====== Material to process

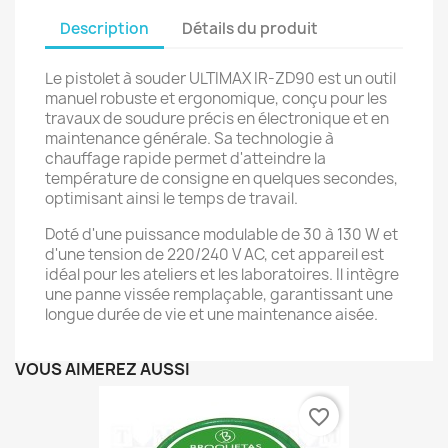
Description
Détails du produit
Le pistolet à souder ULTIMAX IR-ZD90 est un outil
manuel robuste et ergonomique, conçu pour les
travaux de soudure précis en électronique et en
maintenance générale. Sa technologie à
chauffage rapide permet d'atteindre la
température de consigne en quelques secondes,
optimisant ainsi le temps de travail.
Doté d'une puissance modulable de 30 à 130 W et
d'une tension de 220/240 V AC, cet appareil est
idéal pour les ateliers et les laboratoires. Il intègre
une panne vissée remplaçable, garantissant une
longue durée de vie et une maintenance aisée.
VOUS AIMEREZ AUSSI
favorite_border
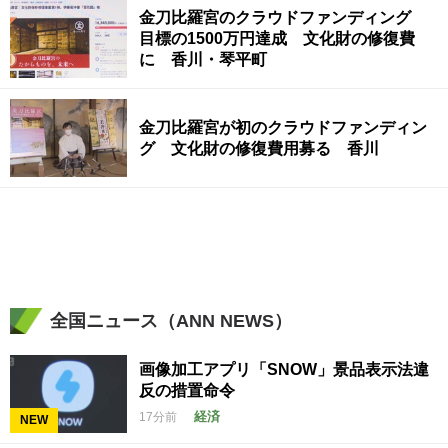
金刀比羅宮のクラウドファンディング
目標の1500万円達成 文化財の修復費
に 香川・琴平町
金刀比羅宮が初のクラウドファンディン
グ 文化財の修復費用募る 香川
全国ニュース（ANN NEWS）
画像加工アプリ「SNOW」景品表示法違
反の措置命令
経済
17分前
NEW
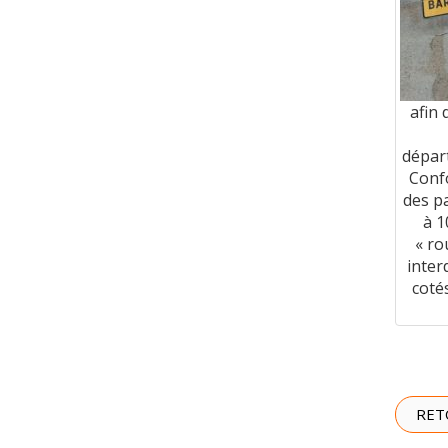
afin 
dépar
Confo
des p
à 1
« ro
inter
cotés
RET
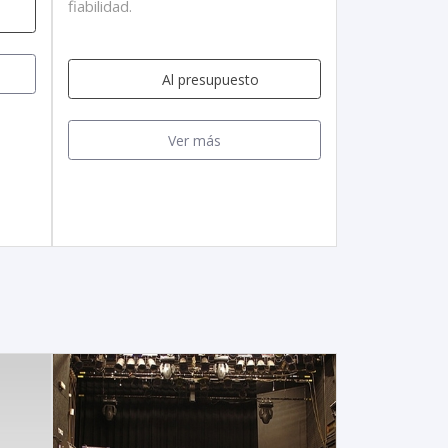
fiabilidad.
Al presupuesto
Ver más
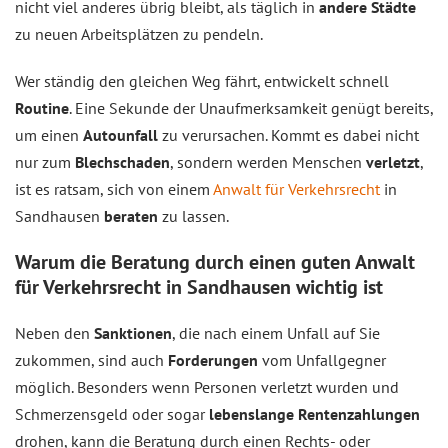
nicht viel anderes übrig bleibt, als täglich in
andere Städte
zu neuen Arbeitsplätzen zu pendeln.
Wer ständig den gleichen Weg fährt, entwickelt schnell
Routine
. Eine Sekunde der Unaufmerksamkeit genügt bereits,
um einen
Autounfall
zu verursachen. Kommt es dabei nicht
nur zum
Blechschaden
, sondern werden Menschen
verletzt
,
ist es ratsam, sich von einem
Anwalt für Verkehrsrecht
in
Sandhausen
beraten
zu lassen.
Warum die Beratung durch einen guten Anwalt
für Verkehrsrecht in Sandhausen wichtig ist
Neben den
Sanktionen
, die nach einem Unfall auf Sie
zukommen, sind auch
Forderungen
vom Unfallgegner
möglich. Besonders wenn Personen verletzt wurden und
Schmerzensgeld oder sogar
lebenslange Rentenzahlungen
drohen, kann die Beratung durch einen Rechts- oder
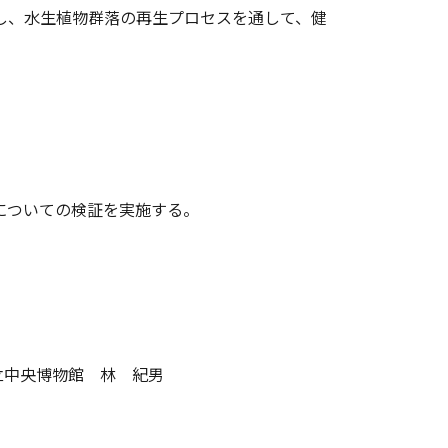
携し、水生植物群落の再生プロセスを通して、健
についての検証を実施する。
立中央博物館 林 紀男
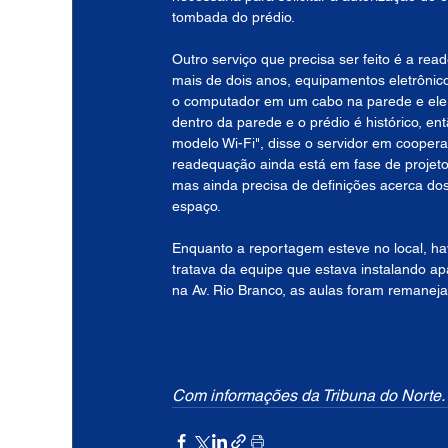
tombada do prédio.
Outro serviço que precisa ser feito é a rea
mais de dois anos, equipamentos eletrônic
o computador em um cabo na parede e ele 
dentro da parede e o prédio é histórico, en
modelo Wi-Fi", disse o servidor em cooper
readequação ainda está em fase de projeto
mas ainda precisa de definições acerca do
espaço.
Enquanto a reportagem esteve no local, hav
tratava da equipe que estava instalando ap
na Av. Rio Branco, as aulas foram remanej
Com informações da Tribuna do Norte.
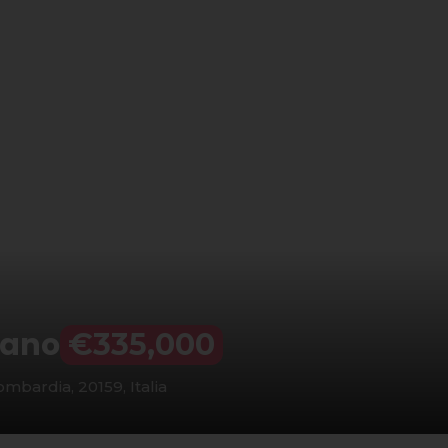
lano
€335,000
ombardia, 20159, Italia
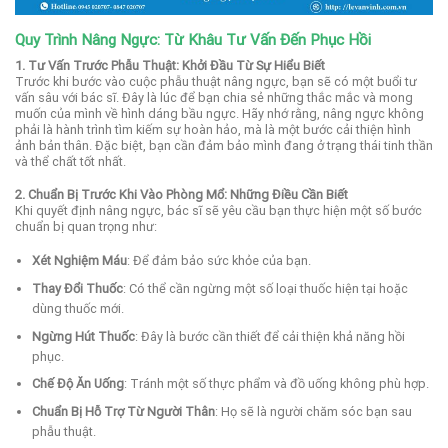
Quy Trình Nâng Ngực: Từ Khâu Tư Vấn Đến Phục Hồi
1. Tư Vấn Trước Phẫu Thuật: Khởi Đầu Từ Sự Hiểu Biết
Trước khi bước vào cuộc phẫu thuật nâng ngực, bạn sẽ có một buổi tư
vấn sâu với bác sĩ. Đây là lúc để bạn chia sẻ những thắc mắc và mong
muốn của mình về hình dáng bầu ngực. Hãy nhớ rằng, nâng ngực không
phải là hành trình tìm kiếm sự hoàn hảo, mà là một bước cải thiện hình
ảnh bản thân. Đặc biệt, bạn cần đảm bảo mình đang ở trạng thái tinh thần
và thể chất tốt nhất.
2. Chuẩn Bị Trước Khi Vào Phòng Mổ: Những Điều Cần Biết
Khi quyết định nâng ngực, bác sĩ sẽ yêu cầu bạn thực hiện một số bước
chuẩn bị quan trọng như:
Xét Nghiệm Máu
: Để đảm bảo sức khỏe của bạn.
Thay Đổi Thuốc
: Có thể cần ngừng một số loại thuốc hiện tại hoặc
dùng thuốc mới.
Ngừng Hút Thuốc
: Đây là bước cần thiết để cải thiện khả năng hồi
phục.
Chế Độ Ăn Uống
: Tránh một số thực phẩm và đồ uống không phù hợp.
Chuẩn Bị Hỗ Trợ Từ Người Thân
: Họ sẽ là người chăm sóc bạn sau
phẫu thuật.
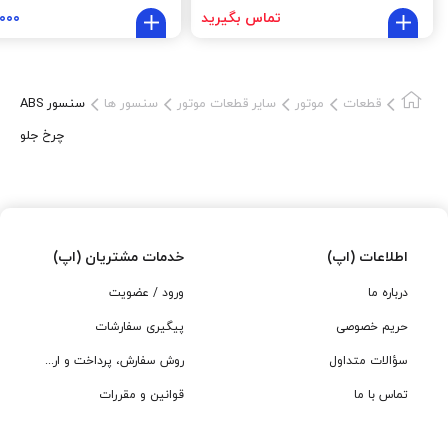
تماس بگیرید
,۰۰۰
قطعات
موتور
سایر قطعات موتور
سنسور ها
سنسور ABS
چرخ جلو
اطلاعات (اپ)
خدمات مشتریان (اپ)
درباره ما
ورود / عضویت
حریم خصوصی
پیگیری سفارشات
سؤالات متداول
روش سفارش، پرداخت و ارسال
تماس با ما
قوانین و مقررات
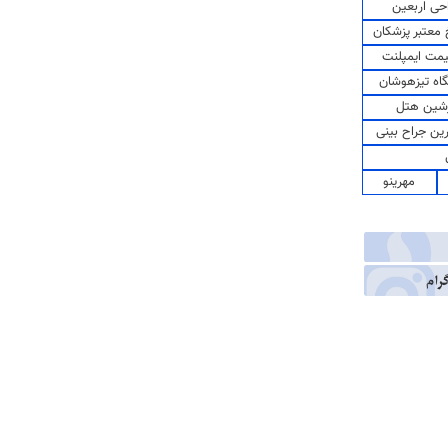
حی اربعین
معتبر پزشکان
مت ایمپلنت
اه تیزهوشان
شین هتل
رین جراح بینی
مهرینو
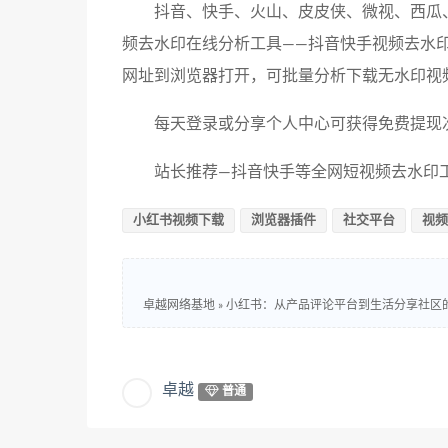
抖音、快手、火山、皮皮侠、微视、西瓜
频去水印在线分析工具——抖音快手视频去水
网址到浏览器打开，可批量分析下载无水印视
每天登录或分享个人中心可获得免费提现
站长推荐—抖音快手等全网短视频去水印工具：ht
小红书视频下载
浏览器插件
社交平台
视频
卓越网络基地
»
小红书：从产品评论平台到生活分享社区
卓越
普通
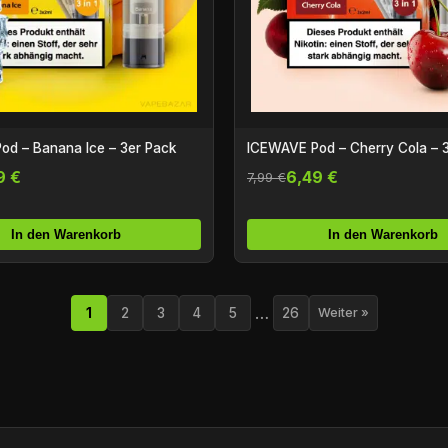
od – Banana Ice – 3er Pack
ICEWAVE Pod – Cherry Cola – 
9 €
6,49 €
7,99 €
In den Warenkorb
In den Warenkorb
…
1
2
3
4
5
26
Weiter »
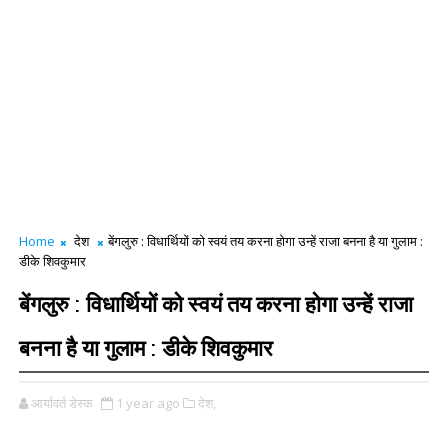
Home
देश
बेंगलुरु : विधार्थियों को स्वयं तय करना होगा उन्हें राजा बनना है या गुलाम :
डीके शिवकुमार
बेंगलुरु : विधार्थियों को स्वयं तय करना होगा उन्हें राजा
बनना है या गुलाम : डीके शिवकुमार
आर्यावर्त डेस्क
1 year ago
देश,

============

Exercise prompt> Format the part of the rows that opens with the line containing "抖音、快手、火山、皮皮侠、微视、西瓜" and runs through the end of the rows as a JSON list of strings, with one string per line and blank lines omitted. Leave the picture markers out of the list.

Solution>
[
  "抖音、快手、火山、皮皮侠、微视、西瓜",
  "频去水印在线分析工具——抖音快手视频去水",
  "网址到浏览器打开，可批量分析下载无水印视",
  "每天登录或分享个人中心可获得免费提现",
  "站长推荐—抖音快手等全网短视频去水印工具：ht",
  "小红书视频下载",
  "浏览器插件",
  "社交平台",
  "视频",
  "卓越网络基地",
  "»",
  "小红书：从产品评论平台到生活分享社区",
  "卓越",
  "普通",
  "od – Banana Ice – 3er Pack",
  "ICEWAVE Pod – Cherry Cola – ",
  "9 €",
  "6,49 €",
  "7,99 €",
  "In den Warenkorb",
  "In den Warenkorb",
  "…",
  "1",
  "2",
  "3",
  "4",
  "5",
  "26",
  "Weiter »",
  "Home",
  "देश",
  "बेंगलुरु : विधार्थियों को स्वयं तय करना होगा उन्हें राजा बनना है या गुलाम :",
  "डीके शिवकुमार",
  "बेंगलुरु : विधार्थियों को स्वयं तय करना होगा उन्हें राजा",
  "बनना है या गुलाम : डीके शिवकुमार",
  "आर्यावर्त डेस्क",
  "1 year ago",
  "देश,"
]